La familia Condorcanqui Bastidas tenía una posición económica holgada, tierras y una vida próspera. José Gabriel era cacique, arriero y heredero del título y rango de emperador inca. Micaela era administradora del hogar y de los negocios familiares. Juntos tuvieron 3 hijos: Hipólito, Mariano y Fernando. Aparentemente, en un contexto de opresión, sometimiento y abusos, eran unos privilegiados. Hasta que un día concibieron una idea absolutamente disparatada bajo la dominación española: dirigir sus vidas de acuerdo a su propia voluntad.
“Por la libertad de mi pueblo he renunciado a todo. No veré florecer a mis hijos…”, dejó escrito Micaela Bastidas Puyucahua, nacida en 1745 en Pampamarca o Tamburco (la Historia no se pone de acuerdo), en Cusco. Hija natural de un descendiente africano y una indígena, se sabe poco sobre sus primeros años de vida. De su adolescencia, únicamente, que se casó a los 15 años con el inca niño con el que jugaba en la infancia.
Lo que sí se sabe es que ejerció un cargo mucho más importante que el de colaboradora de Túpac Amaru II en la rebelión que sembró el camino hacia la Independencia. En las cartas que dejó se revela como informante, organizadora del ejército, consejera y estratega. Sin dejar de dirigirse a su marido cariñosamente como Chepe mío, Micaco, según firmó algunas de sus cartas, ordenaba cortar un puente “a la brevedad posible” y “con la precaución correspondiente”. En estas cartas también revela su afán por conseguir más combatientes. “Yo me hallo en Pomacanchi haciendo más gente porque en Tungasuca había salido con poca. Hay noticias que del Cusco han salido y la primera tropa en Urcos. Por Paruro también quieren cercarnos”. El tono de sus misivas, que no se sabe si salieron de su puño y letra o se las dictó a un escribano de confianza, es siempre el de una guerrera en pie de lucha.

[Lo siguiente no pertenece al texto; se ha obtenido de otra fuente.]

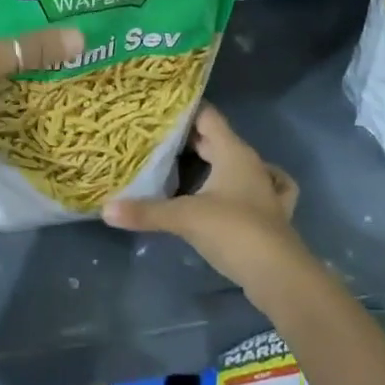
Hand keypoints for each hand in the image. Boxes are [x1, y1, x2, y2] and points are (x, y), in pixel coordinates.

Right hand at [102, 104, 307, 295]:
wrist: (280, 276)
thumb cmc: (234, 231)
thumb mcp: (184, 217)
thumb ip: (145, 211)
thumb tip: (105, 209)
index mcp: (233, 152)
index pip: (208, 116)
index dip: (185, 109)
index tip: (158, 108)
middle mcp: (251, 164)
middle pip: (219, 139)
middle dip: (191, 137)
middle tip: (156, 136)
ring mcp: (263, 190)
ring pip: (236, 164)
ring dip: (215, 160)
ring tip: (186, 161)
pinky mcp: (268, 215)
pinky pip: (252, 190)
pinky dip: (239, 187)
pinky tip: (231, 193)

“Por la libertad de mi pueblo he renunciado a todo. No veré florecer a mis hijos…”
Los españoles, en la cacería a los rebeldes, ofrecieron múltiples títulos y premios económicos a quienes contribuyeran con su captura, pero ningún perdón o beneficio para quien diera con “la mujer del rebelde”, considerada, según Carlos Daniel Valcárcel en su libro La rebelión de Túpac Amaru, “más temida que jefe ninguno”.
La historia llega a su fin de la manera trágica que ya conocemos. Micaela fue ajusticiada junto a su marido, uno de sus hijos y centenares de colaboradores, y sus cuerpos fueron despedazados y colocados en distintos puntos como advertencia para los futuros rebeldes. Las mujeres que la acompañaron en la sublevación (73 y 17 niñas) formaron parte de esa caravana de la muerte que las obligó a recorrer 1,400 kilómetros descalzas, desde Cusco hasta el Callao, para luego ser enviadas a cárceles en México o España. Solo 15 mujeres alcanzaron su triste destino.
Es prácticamente imposible reconstruir las motivaciones y vida privada de Micaela. La sentencia contra los rebeldes ordenó eliminar sus apellidos y presencia hasta la cuarta generación. Quemaron sus pertenencias, asesinaron a sus allegados, desterraron a sus hijos sobrevivientes y arrasaron su hogar hasta no dejar ningún rastro de su existencia. Pero esa rama enterrada, como la llama el poeta Alejandro Romualdo, tendió sus raíces. Su grito de libertad se expandió durante decenas de años de forma subterránea, lenta y serena hasta brotar nuevamente en la tierra. Y así fue como Micaela logró vivir para siempre.